The phase 3 IMbrave050 trial (NCT04102098) will evaluate the combination of atezolizumab (Tecentriq) and bevacizumab (Avastin) vs active surveillance as adjuvant therapy in patients with completely resected or ablated hepatocellular carcinoma who are at high risk of recurrence.
Patients randomized to the combination will receive 1200 mg of IV atezolizumab on day 1 of each 21-day cycle plus 15 mg/kg of IV bevacizumab on day 1 of each 21-day cycle until disease recurrence or unacceptable toxicity.
The primary end point is recurrence-free survival.
The trial is currently recruiting patients to their research site in Nashville, Tennessee.
The phase 3 study was launched on December 31, 2019 and has an estimated enrollment of 662 and an estimated completion date of July 16, 2027.

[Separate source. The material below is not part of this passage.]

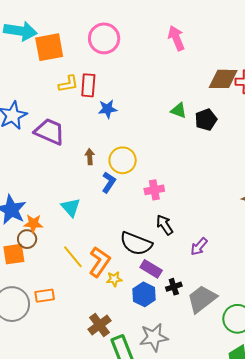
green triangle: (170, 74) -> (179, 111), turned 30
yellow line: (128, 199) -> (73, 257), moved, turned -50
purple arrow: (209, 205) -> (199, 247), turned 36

“It has been challenging to catch patients after surgical resection who are at a high risk of recurrence to enroll on trial. The combination of atezolizumab and bevacizumab is active in the metastatic first-line setting and is now standard of care. This trial seeks to investigate the benefit of this combination for patients in the adjuvant setting,” said Meredith Pelster, MD, MSCI, a medical oncologist and clinical investigator at Sarah Cannon Research Institute.